The Marquess’s fingers tried in vain to comb the remnants of his hair.
“You must forgive me, but yesterday I lied… It was Maria Antonia who called to tell me about Alexis. Please forgive me? She also warned me you’d be paying a visit.”
The Count preferred to skip over any kind of reproach.
“What did Alexis tell you about Maria Antonia and his family?”
The Marquess sat on the edge of the perfectly made bed and smoothed the folds of his Chinese dressing gown over his legs.

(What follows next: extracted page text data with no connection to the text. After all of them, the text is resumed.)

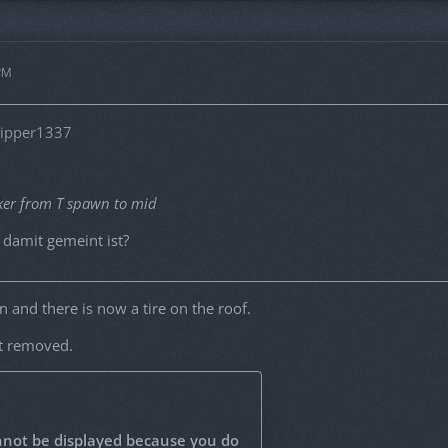
 PM
lipper1337
ker from T spawn to mid
damit gemeint ist?
in and there is now a tire on the roof.
ot removed.
nnot be displayed because you do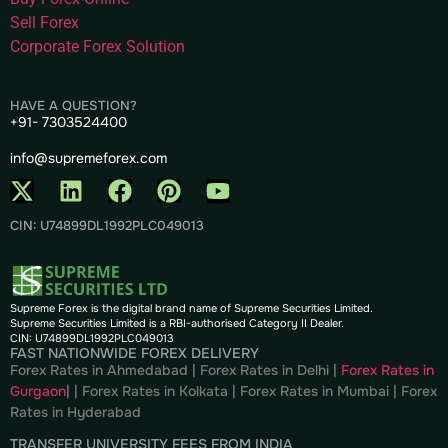
Sell Forex
Corporate Forex Solution
HAVE A QUESTION?
+91- 7303524400
info@supremeforex.com
CIN: U74899DL1992PLC049013
Supreme Forex is the digital brand name of Supreme Securities Limited.
Supreme Securities Limited is a RBI-authorised Category II Dealer.
CIN: U74899DL1992PLC049013
FAST NATIONWIDE FOREX DELIVERY
Forex Rates in Ahmedabad
|
Forex Rates in Delhi
|
Forex Rates in
Gurgaon
| |
Forex Rates in Kolkata
|
Forex Rates in Mumbai
|
Forex
Rates in
Hyderabad
TRANSFER UNIVERSITY FEES FROM INDIA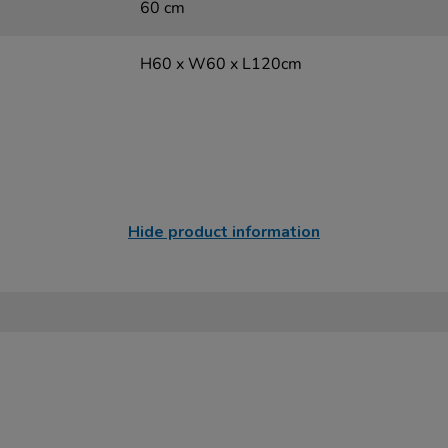
60 cm
H60 x W60 x L120cm
Hide product information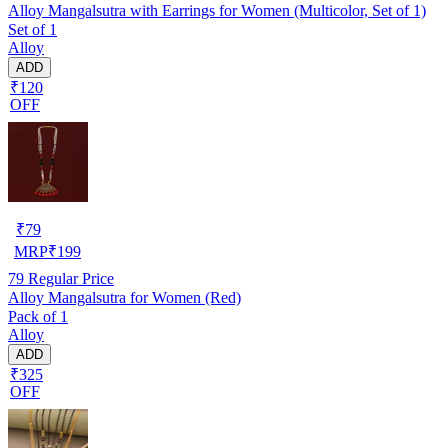
Alloy Mangalsutra with Earrings for Women (Multicolor, Set of 1)
Set of 1
Alloy
ADD
₹120
OFF
₹
79
MRP
₹
199
79
Regular Price
Alloy Mangalsutra for Women (Red)
Pack of 1
Alloy
ADD
₹325
OFF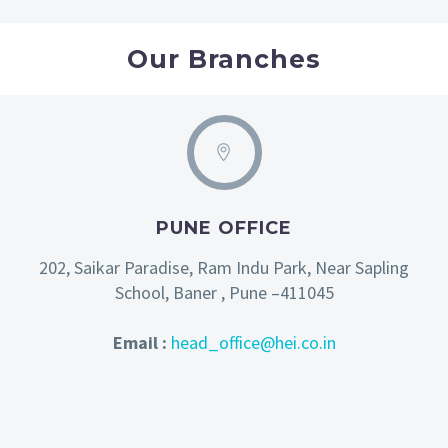
Our Branches
PUNE OFFICE
202, Saikar Paradise, Ram Indu Park, Near Sapling
School, Baner , Pune –411045
Email :
head_office@hei.co.in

“Ever since his grandmother died, he’d been thinking of leaving. Alexis really loved her a lot, because she and Maria Antonia brought him up… And what I’m about to tell you may seem incredible, but it’s a hundred per cent true: you know Alexis was a specialist in Italian Pre-Renaissance art? Well, Maria Antonia knows as much as he did. That’s right. Alexis studied with her, lent her his books, and taught her what he was learning. If you are interested, talk to her some time about Italian Madonnas and especially Giotto, and expect a weighty dissertation… The person Alexis really couldn’t stand was his father, for a thousand reasons, but I think in particular because once, when he was some seven years old, he almost drowned on the beach, and someone else rescued him from the sea, because his father was drunk. And Alexis never forgave him and even said his father had left him to drown… I don’t know which damn Greek gave a name to that complex… Besides, his father hated him because he was, well, queer. Whenever he could, he made it clear he hated him… Just imagine, it was the worst disgrace imaginable for such a respectable man… But God must have shamed him as a punishment. You know what I mean: men who have sons who are going to turn out like them, strong, fond of skirt, tyrannical, and suddenly he turns out homosexual. But Alexis suffered a lot, suffered every way possible, and if they hadn’t killed him, I’d have said he’d committed suicide.”